Despite its reluctance, tariff setting is the job of Congress — not Trump
The Supreme Court’s recent ruling against the legality of President Donald Trump’s tariffs was fundamentally about the rule of law and Constitutional intent.
While the ruling may have holed the president’s economic policy below the waterline, that’s because his tariff-setting spree, represented under the auspices of the International Emergency Economic Powers Act, was an extraordinary and unprecedented power grab by the executive of precisely the sort the Constitution was designed to prevent.
Let’s start, as Maria did in The Sound of Music, at the very beginning. Before the American Revolution, the British government tried repeatedly to increase revenue from the American colonies. The Stamp Act of 1765 particularly annoyed the colonists as it imposed taxes on their internal commercial activities. So, the British Chancellor (finance minister) Charles Townshend decided to call the colonists’ bluff and impose taxes on their imports — what we would today call tariffs. Incidentally, many of these tariffs were imposed on imports managed by protected industries, such as the East India Company and its monopoly on the tea trade.
HOW THE TARIFFS RULING COULD COMPLICATE TRUMP’S NEXT SUPREME COURT NOMINATION
The tariffs were imposed on colonists by faraway Westminster without any input from colonial representatives, and that annoyed the colonists as much as the price itself. Hence, “No taxation without representation” and, later, the reason the Constitution firmly vests the power to tax — including the power to tariff — in the Congress. Alexander Hamilton, the architect of most early tariffs, acknowledged as much in Federalist 35.
That was what the court found, but some justices disagreed. Justice Clarence Thomas, a good man of conviction, believes Congress has the right to delegate the taxing and tariff power to the executive branch. Yet it is hard to square that with the framers’ experience with taxation and the executive. As Justice Neil Gorsuch rhetorically asked, “Are we really to believe that the patriots that night in Boston Harbor considered the whole of the tariff power some kingly prerogative?”
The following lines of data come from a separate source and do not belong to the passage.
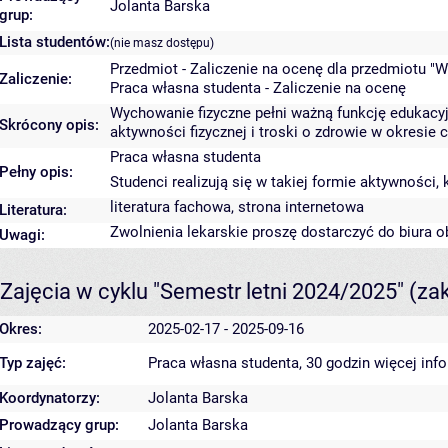
Jolanta Barska
grup:
Lista studentów:
(nie masz dostępu)
Przedmiot - Zaliczenie na ocenę dla przedmiotu "W
Zaliczenie:
Praca własna studenta - Zaliczenie na ocenę
Wychowanie fizyczne pełni ważną funkcję edukacyjn
Skrócony opis:
aktywności fizycznej i troski o zdrowie w okresie c
Praca własna studenta
Pełny opis:
Studenci realizują się w takiej formie aktywności,
literatura fachowa, strona internetowa
Literatura:
Zwolnienia lekarskie proszę dostarczyć do biura o
Uwagi:
Zajęcia w cyklu "Semestr letni 2024/2025"
(za
Okres:
2025-02-17 - 2025-09-16
Typ zajęć:
Praca własna studenta, 30 godzin
więcej inf
Koordynatorzy:
Jolanta Barska
Prowadzący grup:
Jolanta Barska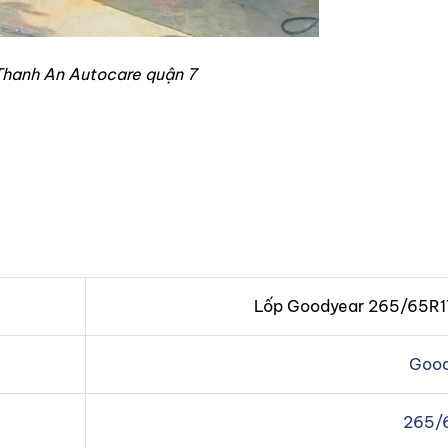
 Thanh An Autocare quận 7
Lốp Goodyear 265/65R17
Good
265/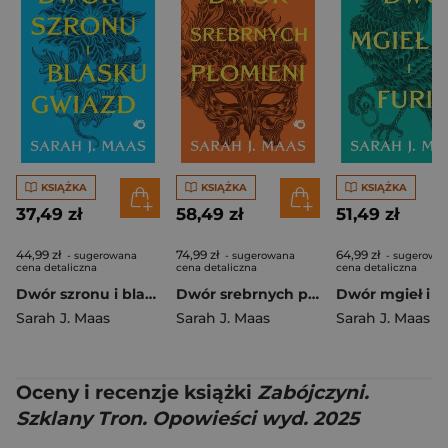
KSIĄŻKA
KSIĄŻKA
KSIĄŻKA
37,49 zł
58,49 zł
51,49 zł
44,99 zł
74,99 zł
64,99 zł
- sugerowana
- sugerowana
- sugerowa
cena detaliczna
cena detaliczna
cena detaliczna
Dwór szronu i blasku gwiazd. Dwór cierni i róż. Tom 4 wyd. 2026
Dwór srebrnych płomieni. Dwór cierni i róż. Tom 5 wyd. 2026
Sarah J. Maas
Sarah J. Maas
Sarah J. Maas
Oceny i recenzje książki
Zabójczyni.
Szklany Tron. Opowieści wyd. 2025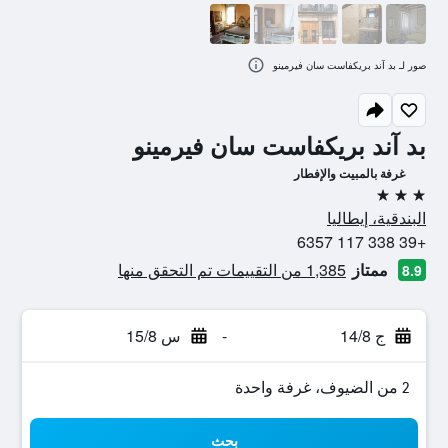
صور لـ بد آند بريكفاست سان فيرمينو
بد آند بريكفاست سان فيرمينو
غرفة بالمبيت والإفطار
3 نجوم
البندقية، إيطاليا
+39 338 117 6357
ممتاز
1,385 من التقييمات تم التحقق منها
8.9
ج 14/8
-
س 15/8
2 من الضيوف، غرفة واحدة
بحث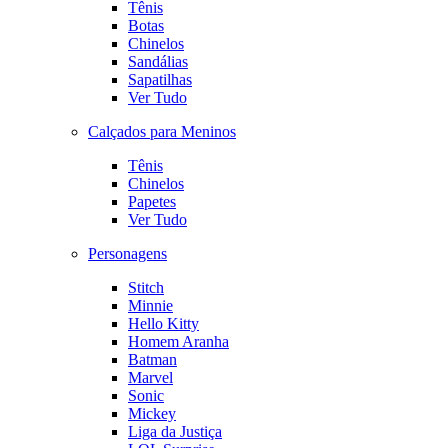
Tênis
Botas
Chinelos
Sandálias
Sapatilhas
Ver Tudo
Calçados para Meninos
Tênis
Chinelos
Papetes
Ver Tudo
Personagens
Stitch
Minnie
Hello Kitty
Homem Aranha
Batman
Marvel
Sonic
Mickey
Liga da Justiça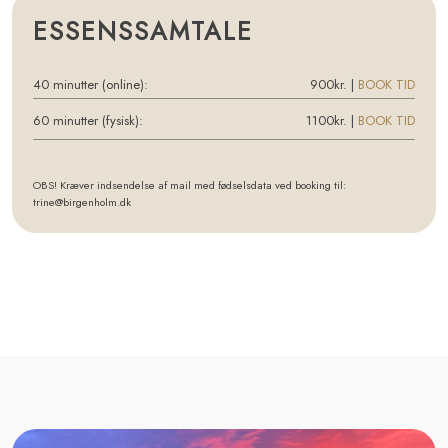
ESSENSSAMTALE
40 minutter (online):
900kr. |
BOOK TID
60 minutter (fysisk):
1100kr. ​​|
BOOK TID
OBS! Kræver indsendelse af mail med fødselsdata ved booking til:
trine@birgenholm.dk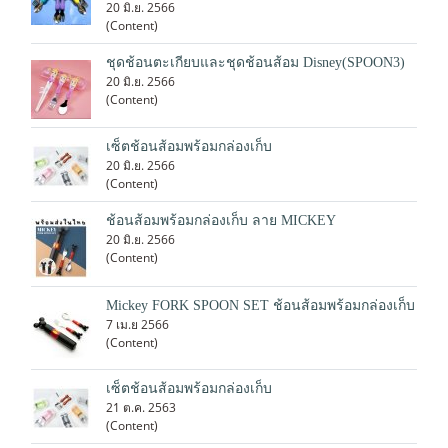
20 มิ.ย. 2566
(Content)
ชุดช้อนตะเกียบและชุดช้อนส้อม Disney(SPOON3)
20 มิ.ย. 2566
(Content)
เซ็ตช้อนส้อมพร้อมกล่องเก็บ
20 มิ.ย. 2566
(Content)
ช้อนส้อมพร้อมกล่องเก็บ ลาย MICKEY
20 มิ.ย. 2566
(Content)
Mickey FORK SPOON SET ช้อนส้อมพร้อมกล่องเก็บ
7 เม.ย 2566
(Content)
เซ็ตช้อนส้อมพร้อมกล่องเก็บ
21 ต.ค. 2563
(Content)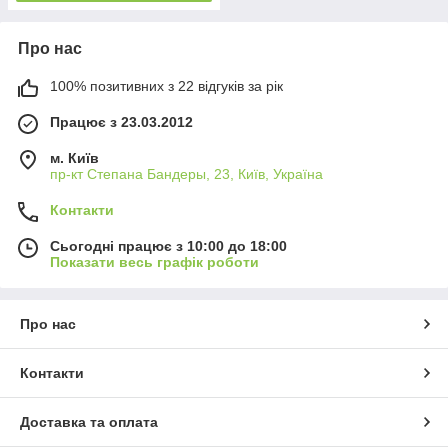
Про нас
100% позитивних з 22 відгуків за рік
Працює з 23.03.2012
м. Київ
пр-кт Степана Бандеры, 23, Київ, Україна
Контакти
Сьогодні працює з 10:00 до 18:00
Показати весь графік роботи
Про нас
Контакти
Доставка та оплата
Moreover, many of the early debates in the new U.S. legislature were about tariffs. Those early Congresses debated tariff levels in minute detail. Hamilton’s Report on Manufactures was a document prepared by Hamilton as treasury secretary but presented to the Congress, not the president. In it, Hamilton carefully weighs the pros and cons of each tariff he proposes. Congress did not rubber-stamp it, instead leaving many of his proposals unenacted.
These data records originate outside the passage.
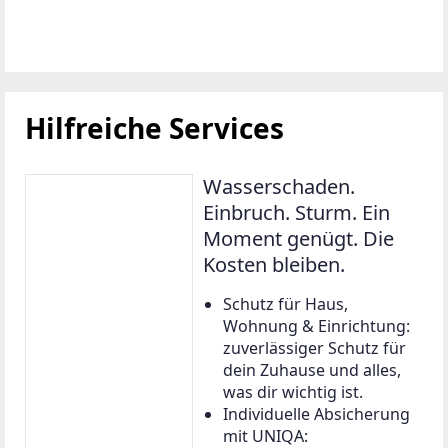
Hilfreiche Services
Wasserschaden.
Einbruch. Sturm. Ein
Moment genügt. Die
Kosten bleiben.
Schutz für Haus,
Wohnung & Einrichtung:
zuverlässiger Schutz für
dein Zuhause und alles,
was dir wichtig ist.
Individuelle Absicherung
mit UNIQA: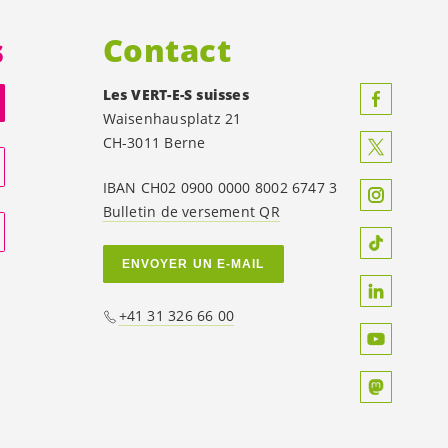
s
Contact
Les
VERT-E-S
suisses
Waisenhausplatz 21
CH-3011 Berne
IBAN CH02 0900 0000 8002 6747 3
Bulletin de versement QR
ENVOYER UN E-MAIL
+41 31 326 66 00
The framers intended, and early practice demonstrated, that Congress should exercise its powers of taxation very carefully, with due deliberation and scrutiny. The court majority in Learning Resources, Inc. v. Trump is, therefore, surely correct that Congress cannot delegate this fundamental power as carelessly as hiding it in the single word “regulate” in the International Emergency Economic Powers Act — an emergency powers statute historically used for sanctions and asset freezes, not general trade policy.
As the court majority said, if that were the case, then Congress gave the president power to “impose tariffs on imports from any country, of any product, at any rate, for any amount of time.” That would be a huge and sweeping delegation, and therefore a huge and sweeping abrogation of the sacred responsibility the Constitution places on the legislature on behalf of the people.